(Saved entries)
=-=-=-=-=
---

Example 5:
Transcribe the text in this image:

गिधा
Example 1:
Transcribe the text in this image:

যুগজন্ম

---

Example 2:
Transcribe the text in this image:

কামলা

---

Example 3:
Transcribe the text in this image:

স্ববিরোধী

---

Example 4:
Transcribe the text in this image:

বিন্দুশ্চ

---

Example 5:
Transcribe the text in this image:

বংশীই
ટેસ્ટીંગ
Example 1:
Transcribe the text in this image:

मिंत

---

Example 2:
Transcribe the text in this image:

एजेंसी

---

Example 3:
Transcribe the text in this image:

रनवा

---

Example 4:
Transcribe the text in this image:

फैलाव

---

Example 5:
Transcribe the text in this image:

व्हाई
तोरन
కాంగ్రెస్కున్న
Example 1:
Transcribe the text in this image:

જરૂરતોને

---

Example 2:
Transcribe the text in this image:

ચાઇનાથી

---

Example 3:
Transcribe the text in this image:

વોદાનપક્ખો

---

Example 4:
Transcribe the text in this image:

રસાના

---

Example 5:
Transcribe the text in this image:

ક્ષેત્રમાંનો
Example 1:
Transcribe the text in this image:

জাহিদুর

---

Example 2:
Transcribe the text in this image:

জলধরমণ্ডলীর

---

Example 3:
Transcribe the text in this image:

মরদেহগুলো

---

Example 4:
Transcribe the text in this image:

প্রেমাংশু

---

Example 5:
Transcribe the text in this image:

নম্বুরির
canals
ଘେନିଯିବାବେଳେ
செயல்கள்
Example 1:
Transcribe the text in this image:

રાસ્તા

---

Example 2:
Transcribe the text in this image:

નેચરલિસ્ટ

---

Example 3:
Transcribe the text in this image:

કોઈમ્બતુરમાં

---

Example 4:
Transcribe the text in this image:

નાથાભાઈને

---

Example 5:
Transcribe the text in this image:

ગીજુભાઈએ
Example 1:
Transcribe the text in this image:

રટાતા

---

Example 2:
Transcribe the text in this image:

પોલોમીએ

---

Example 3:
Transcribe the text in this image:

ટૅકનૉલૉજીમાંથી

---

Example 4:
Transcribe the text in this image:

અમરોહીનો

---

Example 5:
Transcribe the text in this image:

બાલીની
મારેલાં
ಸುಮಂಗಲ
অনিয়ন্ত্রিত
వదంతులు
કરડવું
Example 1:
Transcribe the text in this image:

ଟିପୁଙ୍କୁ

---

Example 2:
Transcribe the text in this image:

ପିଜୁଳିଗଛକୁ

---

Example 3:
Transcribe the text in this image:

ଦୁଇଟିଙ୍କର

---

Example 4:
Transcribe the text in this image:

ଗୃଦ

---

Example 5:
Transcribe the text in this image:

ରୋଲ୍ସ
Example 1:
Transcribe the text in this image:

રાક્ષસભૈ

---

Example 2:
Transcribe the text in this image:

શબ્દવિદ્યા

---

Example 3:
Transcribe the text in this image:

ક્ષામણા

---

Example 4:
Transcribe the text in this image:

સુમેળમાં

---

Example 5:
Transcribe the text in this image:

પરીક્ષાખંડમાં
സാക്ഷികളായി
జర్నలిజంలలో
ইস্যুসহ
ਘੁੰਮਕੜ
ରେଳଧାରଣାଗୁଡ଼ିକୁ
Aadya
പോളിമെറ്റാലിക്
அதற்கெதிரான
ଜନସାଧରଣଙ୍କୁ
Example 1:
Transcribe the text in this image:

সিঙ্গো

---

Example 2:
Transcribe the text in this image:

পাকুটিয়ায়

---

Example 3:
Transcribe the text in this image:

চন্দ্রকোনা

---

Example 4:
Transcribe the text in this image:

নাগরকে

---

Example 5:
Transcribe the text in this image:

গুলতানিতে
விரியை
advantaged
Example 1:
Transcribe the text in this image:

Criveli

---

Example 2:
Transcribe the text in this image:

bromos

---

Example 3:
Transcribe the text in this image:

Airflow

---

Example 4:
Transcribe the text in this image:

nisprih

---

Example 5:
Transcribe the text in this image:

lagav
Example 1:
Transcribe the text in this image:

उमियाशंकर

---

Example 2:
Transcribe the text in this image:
=-=-=-=-=
#### Work to do:
Lay out the lines above as a numbered list covering all the records, leaving out blank lines.

#### Written solution:
1. ---
2. Example 5:
3. Transcribe the text in this image:
4. गिधा
5. Example 1:
6. Transcribe the text in this image:
7. যুগজন্ম
8. ---
9. Example 2:
10. Transcribe the text in this image:
11. কামলা
12. ---
13. Example 3:
14. Transcribe the text in this image:
15. স্ববিরোধী
16. ---
17. Example 4:
18. Transcribe the text in this image:
19. বিন্দুশ্চ
20. ---
21. Example 5:
22. Transcribe the text in this image:
23. বংশীই
24. ટેસ્ટીંગ
25. Example 1:
26. Transcribe the text in this image:
27. मिंत
28. ---
29. Example 2:
30. Transcribe the text in this image:
31. एजेंसी
32. ---
33. Example 3:
34. Transcribe the text in this image:
35. रनवा
36. ---
37. Example 4:
38. Transcribe the text in this image:
39. फैलाव
40. ---
41. Example 5:
42. Transcribe the text in this image:
43. व्हाई
44. तोरन
45. కాంగ్రెస్కున్న
46. Example 1:
47. Transcribe the text in this image:
48. જરૂરતોને
49. ---
50. Example 2:
51. Transcribe the text in this image:
52. ચાઇનાથી
53. ---
54. Example 3:
55. Transcribe the text in this image:
56. વોદાનપક્ખો
57. ---
58. Example 4:
59. Transcribe the text in this image:
60. રસાના
61. ---
62. Example 5:
63. Transcribe the text in this image:
64. ક્ષેત્રમાંનો
65. Example 1:
66. Transcribe the text in this image:
67. জাহিদুর
68. ---
69. Example 2:
70. Transcribe the text in this image:
71. জলধরমণ্ডলীর
72. ---
73. Example 3:
74. Transcribe the text in this image:
75. মরদেহগুলো
76. ---
77. Example 4:
78. Transcribe the text in this image:
79. প্রেমাংশু
80. ---
81. Example 5:
82. Transcribe the text in this image:
83. নম্বুরির
84. canals
85. ଘେନିଯିବାବେଳେ
86. செயல்கள்
87. Example 1:
88. Transcribe the text in this image:
89. રાસ્તા
90. ---
91. Example 2:
92. Transcribe the text in this image:
93. નેચરલિસ્ટ
94. ---
95. Example 3:
96. Transcribe the text in this image:
97. કોઈમ્બતુરમાં
98. ---
99. Example 4:
100. Transcribe the text in this image:
101. નાથાભાઈને
102. ---
103. Example 5:
104. Transcribe the text in this image:
105. ગીજુભાઈએ
106. Example 1:
107. Transcribe the text in this image:
108. રટાતા
109. ---
110. Example 2:
111. Transcribe the text in this image:
112. પોલોમીએ
113. ---
114. Example 3:
115. Transcribe the text in this image:
116. ટૅકનૉલૉજીમાંથી
117. ---
118. Example 4:
119. Transcribe the text in this image:
120. અમરોહીનો
121. ---
122. Example 5:
123. Transcribe the text in this image:
124. બાલીની
125. મારેલાં
126. ಸುಮಂಗಲ
127. অনিয়ন্ত্রিত
128. వదంతులు
129. કરડવું
130. Example 1:
131. Transcribe the text in this image:
132. ଟିପୁଙ୍କୁ
133. ---
134. Example 2:
135. Transcribe the text in this image:
136. ପିଜୁଳିଗଛକୁ
137. ---
138. Example 3:
139. Transcribe the text in this image:
140. ଦୁଇଟିଙ୍କର
141. ---
142. Example 4:
143. Transcribe the text in this image:
144. ଗୃଦ
145. ---
146. Example 5:
147. Transcribe the text in this image:
148. ରୋଲ୍ସ
149. Example 1:
150. Transcribe the text in this image:
151. રાક્ષસભૈ
152. ---
153. Example 2:
154. Transcribe the text in this image:
155. શબ્દવિદ્યા
156. ---
157. Example 3:
158. Transcribe the text in this image:
159. ક્ષામણા
160. ---
161. Example 4:
162. Transcribe the text in this image:
163. સુમેળમાં
164. ---
165. Example 5:
166. Transcribe the text in this image:
167. પરીક્ષાખંડમાં
168. സാക്ഷികളായി
169. జర్నలిజంలలో
170. ইস্যুসহ
171. ਘੁੰਮਕੜ
172. ରେଳଧାରଣାଗୁଡ଼ିକୁ
173. Aadya
174. പോളിമെറ്റാലിക്
175. அதற்கெதிரான
176. ଜନସାଧରଣଙ୍କୁ
177. Example 1:
178. Transcribe the text in this image:
179. সিঙ্গো
180. ---
181. Example 2:
182. Transcribe the text in this image:
183. পাকুটিয়ায়
184. ---
185. Example 3:
186. Transcribe the text in this image:
187. চন্দ্রকোনা
188. ---
189. Example 4:
190. Transcribe the text in this image:
191. নাগরকে
192. ---
193. Example 5:
194. Transcribe the text in this image:
195. গুলতানিতে
196. விரியை
197. advantaged
198. Example 1:
199. Transcribe the text in this image:
200. Criveli
201. ---
202. Example 2:
203. Transcribe the text in this image:
204. bromos
205. ---
206. Example 3:
207. Transcribe the text in this image:
208. Airflow
209. ---
210. Example 4:
211. Transcribe the text in this image:
212. nisprih
213. ---
214. Example 5:
215. Transcribe the text in this image:
216. lagav
217. Example 1:
218. Transcribe the text in this image:
219. उमियाशंकर
220. ---
221. Example 2:
222. Transcribe the text in this image:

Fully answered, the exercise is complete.